When granting access to a database, follow the principle of least privilege and only assign the permissions the staff needs to perform their work. In other words, if they don’t need the privilege of making schema changes, then don’t assign them that permission.
Documentation
Document the database schema, maintenance schedules, triggers and functions, and other related items. This helps management to distribute information about practices, policies, and procedures that keep the IT staff informed. Document what systems and software depend on that database and who should have access to that database.
Document a disaster recovery plan in the event the database needs to be recovered. That disaster recovery plan should include instructions for what to do if the host goes offline or becomes inaccessible.
Document change management procedures to track changes to the database and schema. This may be useful if a recent change created a bug. Document procedures for testing and deploying changes to the DBMS and schema.
When making changes to the database schema, a common practice among database administrators (DBAs) is to use data definition language (DDL) and data markup language (DML), which is self-documenting.
And document any business and regulatory requirements, such as record retention policies and access authorization.
Managing Schema
Follow common naming conventions for databases, tables, columns, and indexes to improve maintainability. Use prefixes or suffixes to add further descriptive details. In my own databases, lookup tables or associative entities have the word “map” in them to distinguish them from other tables.

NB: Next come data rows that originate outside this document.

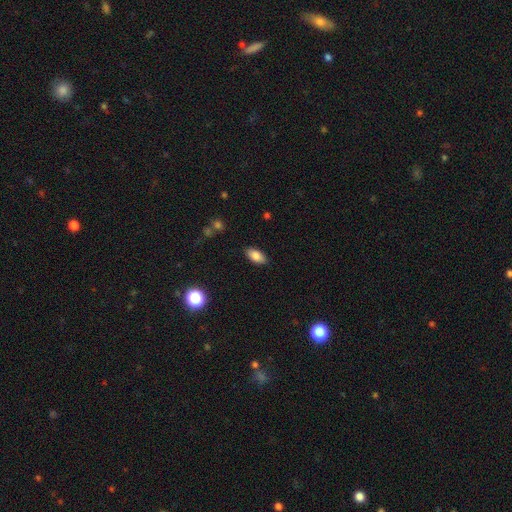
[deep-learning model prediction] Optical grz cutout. It shows a smooth galaxy with no disk features (83%) that is in between round and cigar-shaped (90%). Merging: none (87%).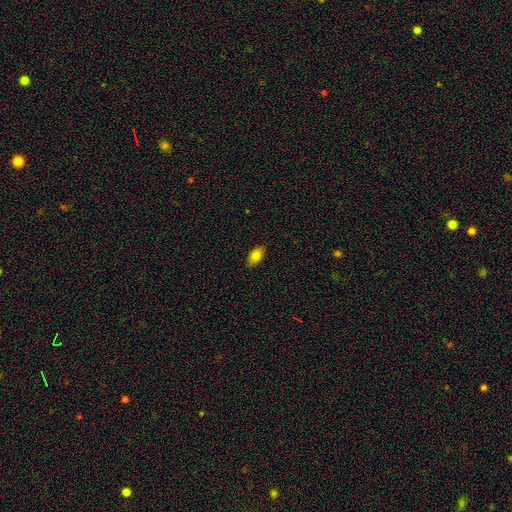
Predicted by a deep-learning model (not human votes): smooth_or_featured: smooth (p=0.81) [alt: featured or disk p=0.11]
how_rounded: in between (p=0.91) [alt: round p=0.05]
merging: none (p=0.88) [alt: minor disturbance p=0.10]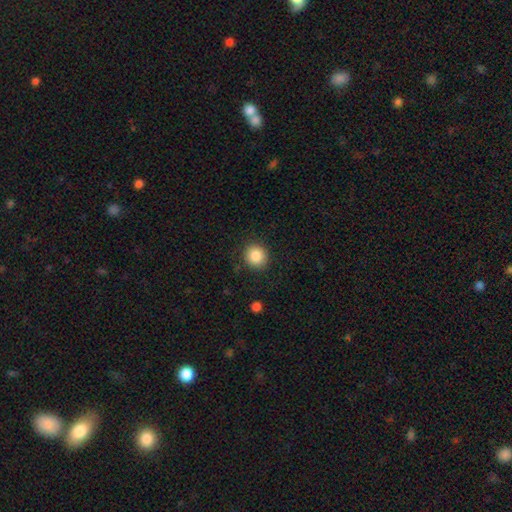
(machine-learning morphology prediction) type=smooth (86%); roundness=round (87%); merging=none (88%).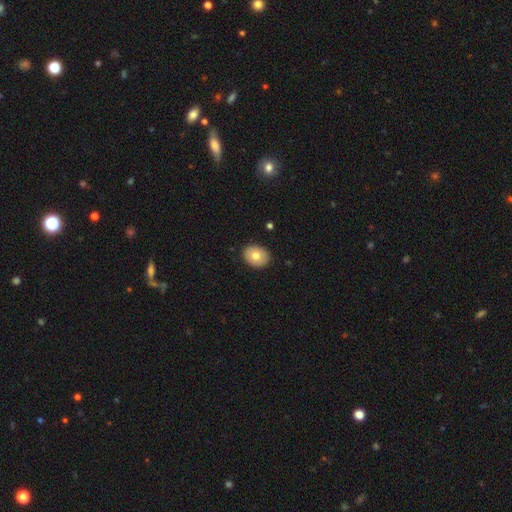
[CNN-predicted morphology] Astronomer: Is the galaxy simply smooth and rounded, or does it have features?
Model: smooth — 75%.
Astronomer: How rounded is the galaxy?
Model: in between — 60% (runner-up: round, 40%).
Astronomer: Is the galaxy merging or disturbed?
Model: none — 89%.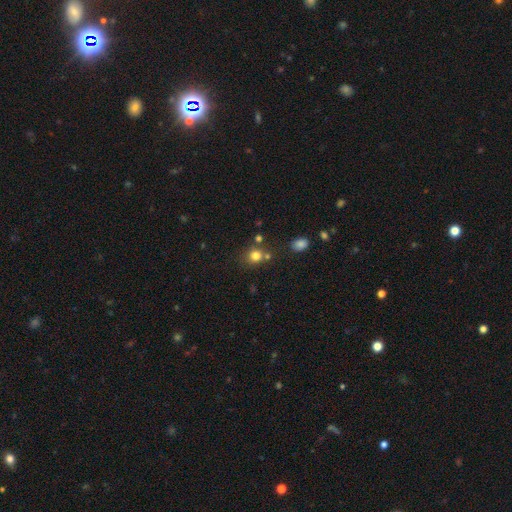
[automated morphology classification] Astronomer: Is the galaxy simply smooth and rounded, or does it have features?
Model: smooth — 79%.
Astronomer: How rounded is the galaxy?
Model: round — 80%.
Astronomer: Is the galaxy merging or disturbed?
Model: none — 69%.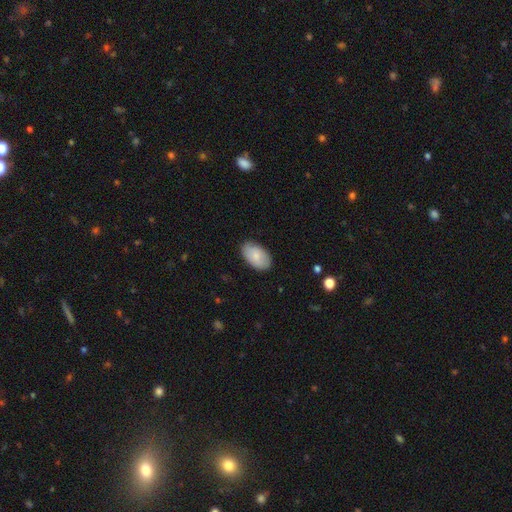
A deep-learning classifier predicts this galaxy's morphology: Overall: smooth (82%). How rounded: in between (94%). Merging: none (82%).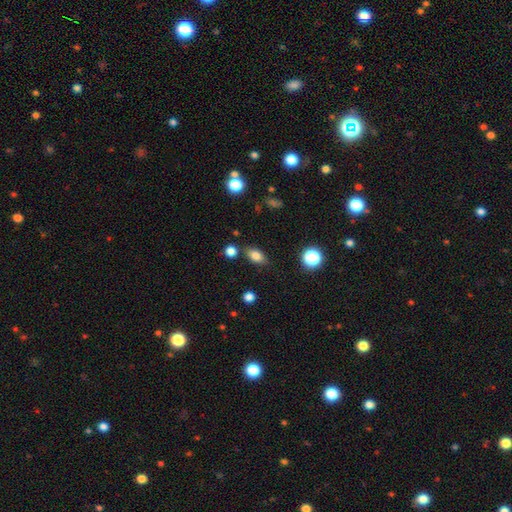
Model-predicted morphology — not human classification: Q: Smooth or featured?
A: smooth (81%); runner-up: star or artifact (11%)
Q: How rounded?
A: in between (83%); runner-up: round (14%)
Q: Merging?
A: none (79%); runner-up: minor disturbance (13%)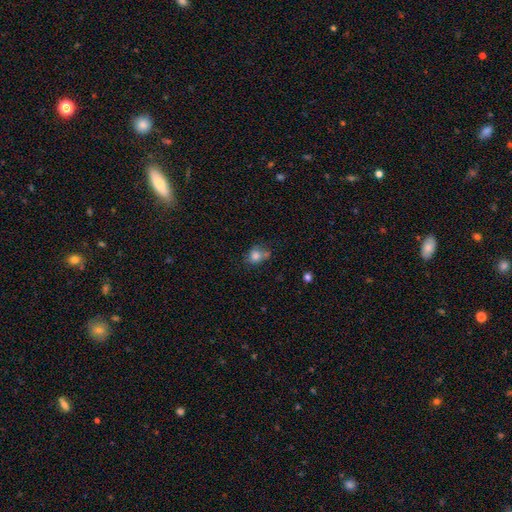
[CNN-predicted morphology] type=smooth (79%); roundness=round (60%); merging=none (48%).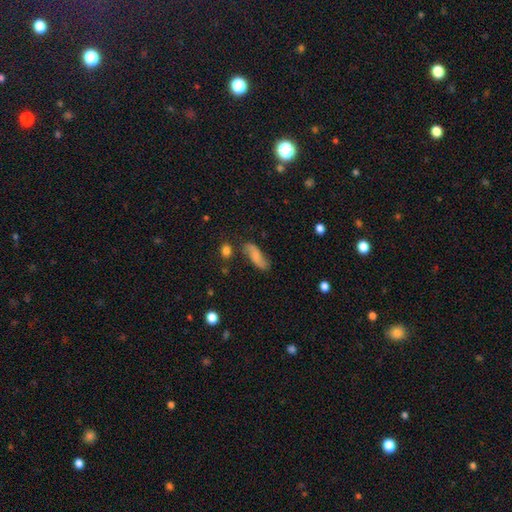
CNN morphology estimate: A smooth galaxy with no disk features (54%) that is in between round and cigar-shaped (60%). Merging: none (69%).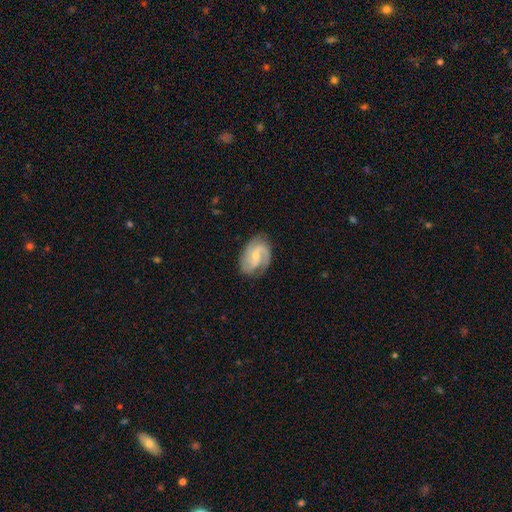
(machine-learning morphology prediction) Smooth or featured? featured or disk (82%)
Edge-on disk? no (97%)
Bar? weak (49%)
Spiral arms? yes (96%)
Spiral winding? medium (49%)
Spiral arm count? 2 (69%)
Bulge size? small (59%)
Merging? none (75%)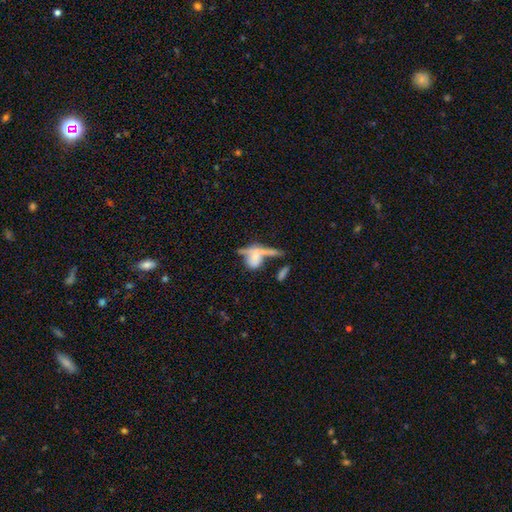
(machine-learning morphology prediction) This is possibly a smooth galaxy (49%). Merging: marginally merger (44%).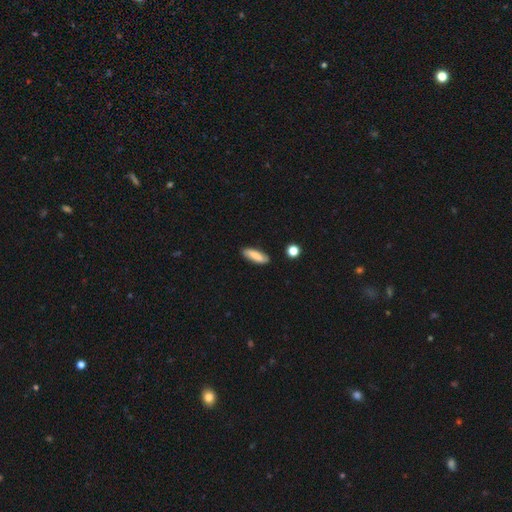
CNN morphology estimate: Smooth or featured?
  - smooth: 81% *
  - featured or disk: 12%
  - star or artifact: 7%
How rounded?
  - cigar-shaped: 55% *
  - in between: 43%
  - round: 2%
Merging?
  - none: 85% *
  - minor disturbance: 11%
  - merger: 2%
  - major disturbance: 2%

Know how to normalize database tables so the database is extendable (e.g., using 1st normal form, 2nd normal form, 3rd normal form, and so on…). Anytime column values could have more than one entry, move them to a separate table so the data is more extendable. For example, an email field could be put in a user record. However, if management later requests that users should be allowed to store an indefinite number of email addresses, those email addresses should be moved into a separate table. And a one-to-many relationship would be used to access those multiple email addresses.
Fixing Data
Occasionally a data fix may be required because of a mistake or junk data in the database. Developing a standard process for fixing data reduces the possibility of mistakes. How that is accomplished largely depends on the size and impact of the database. If it’s purely an internal database for an internal business application, running a simple fix may be enough. Of course, test the script before running it on live data to avoid accidentally modifying the production database in unexpected ways. But if it’s a database used by millions of customers, then a more structured process may be required. For example, a validation script may be required to test the fix, in addition to a script that reverses the action in the event the fix produces unexpected side effects.
Testing
Test database changes, whether it is a change to the schema or the data, before applying them to a production database. DDL and DML scripting is particularly useful for this. This also requires a test database, or a backup database that is modified for testing, to accurately represent the production database.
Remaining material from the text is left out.